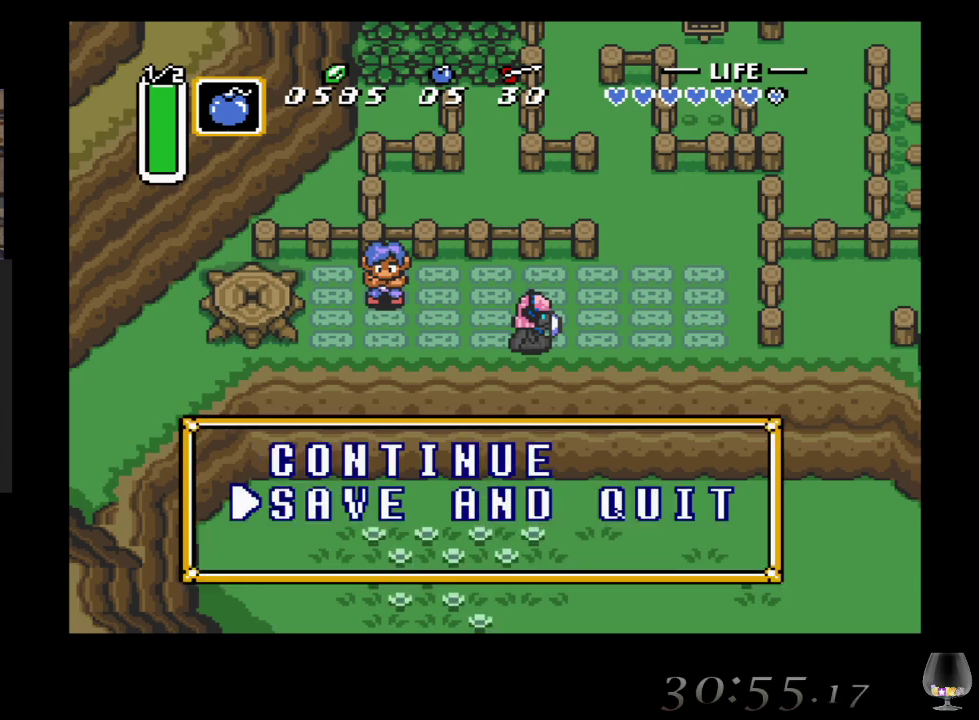
{"buttons": [], "left_stick": "center", "events": [[17, "left_stick", "center"], [150, "CIRCLE", "down"], [283, "CIRCLE", "up"]]}
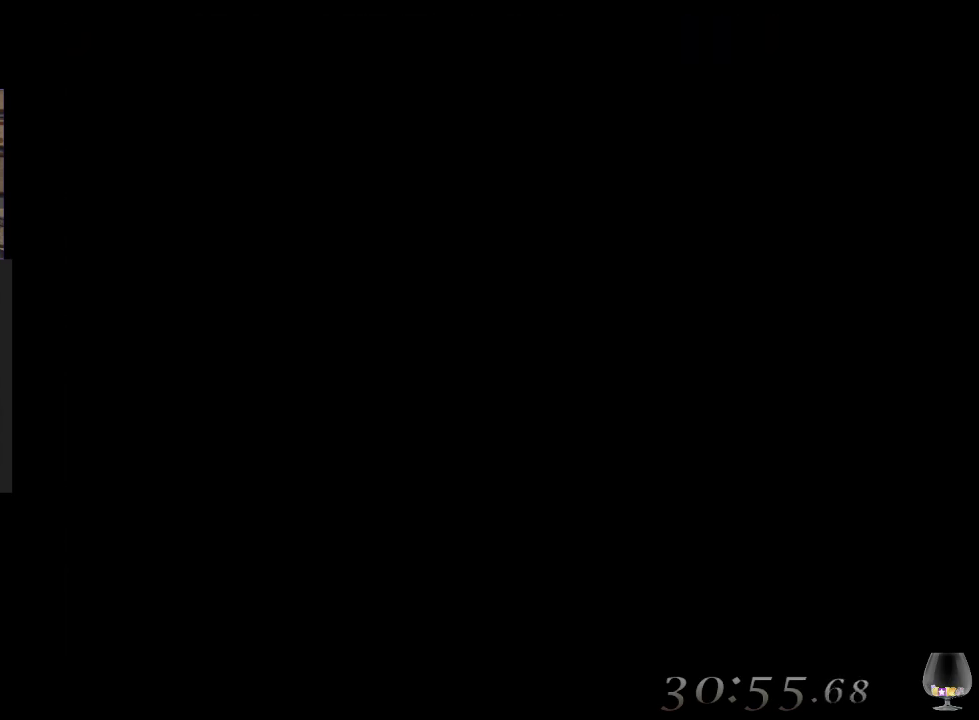
{"buttons": [], "left_stick": "center", "events": []}
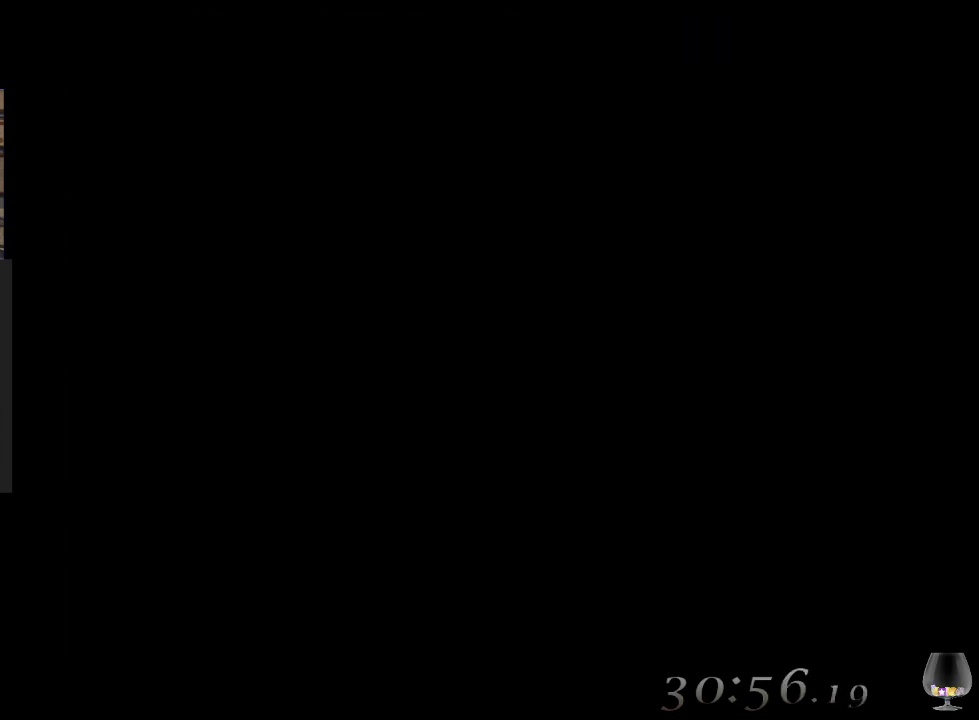
{"buttons": [], "left_stick": "center", "events": [[67, "CIRCLE", "down"], [250, "CIRCLE", "up"]]}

·····

▶ Problem to solve
Could the material above be given again exactly, pictures excluded?

▶ Exercise result
{"buttons": [], "left_stick": "center", "events": [[17, "left_stick", "center"], [150, "CIRCLE", "down"], [283, "CIRCLE", "up"]]}
{"buttons": [], "left_stick": "center", "events": []}
{"buttons": [], "left_stick": "center", "events": [[67, "CIRCLE", "down"], [250, "CIRCLE", "up"]]}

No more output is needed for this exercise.